Aquella tarde, en el interior del ascensor, sobre el fondo del espejo, la vi por primera vez, entre la neblina del sucio cristal, mirándome fijamente y con un rictus de amargura en la boca. Intenté sonreír, pero ella pareció no entender mi gesto de cortesía. Giré mi rostro hacia la puerta para olvidarme de su presencia. Las puertas se abrieron, con su eterno y desagradable chirrido, que hizo que mis dientes rechinaran.
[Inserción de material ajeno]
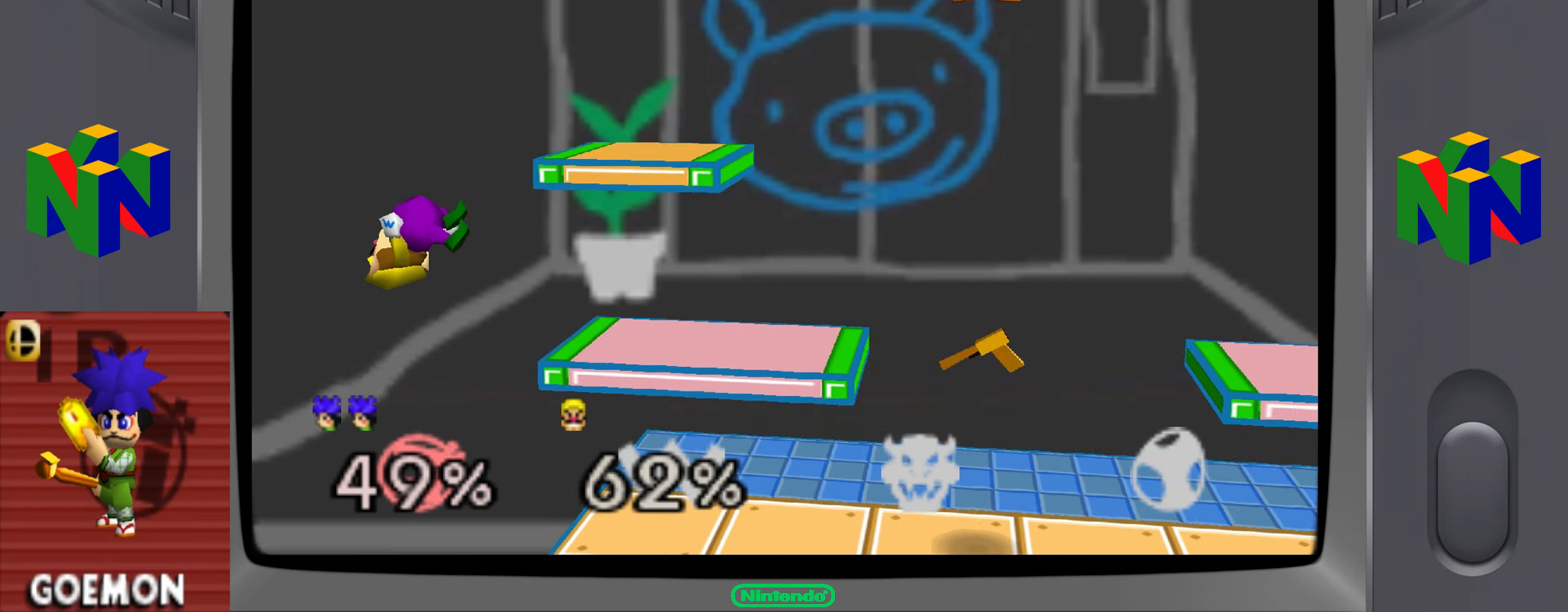
{"buttons": [], "left_stick": "center", "events": [[350, "left_stick", "center"]]}
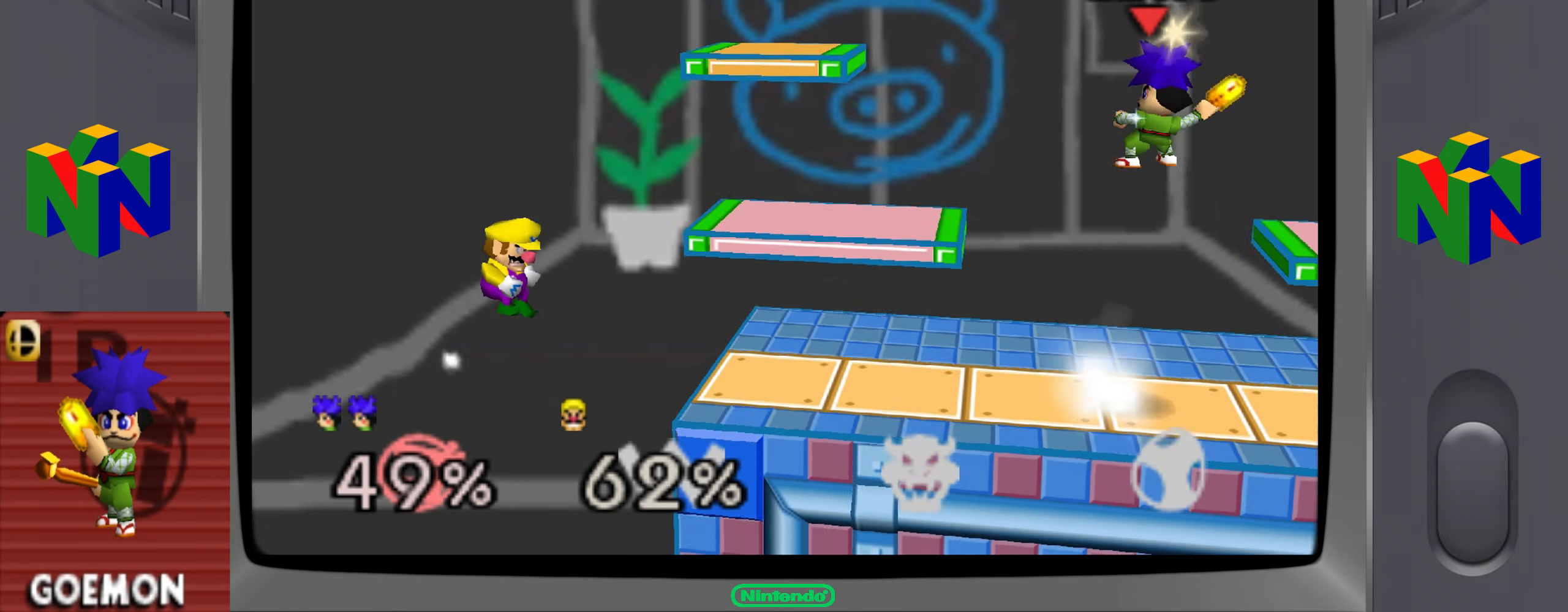
{"buttons": [], "left_stick": "center", "events": []}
Al salir, volví la cabeza hacia el interior pero sólo vi el fondo vacío del espejo. Desconcertada, sujeté la puerta antes de que se cerrase, y miré una y otra vez hacia aquel sucio cristal: nada, ni rastro de vida. ¿Y ella? —me pregunte—, la de del rictus amargo ¿Donde había ido, qué le…? Intrigada, me introduje de nuevo en aquel pequeño receptáculo, buscando, absurdamente, entre las esquinas. Choqué mi cara contra el frío cristal, pero nada se reflejaba en él. Ella no estaba. ¿Había salido o, tal vez, estaba escondida en lo más profundo del foso? Decidí olvidarla, aunque su rostro, parecido a mi rostro, y su cuerpo, semejante a mi cuerpo, se habían instalado en mi mente.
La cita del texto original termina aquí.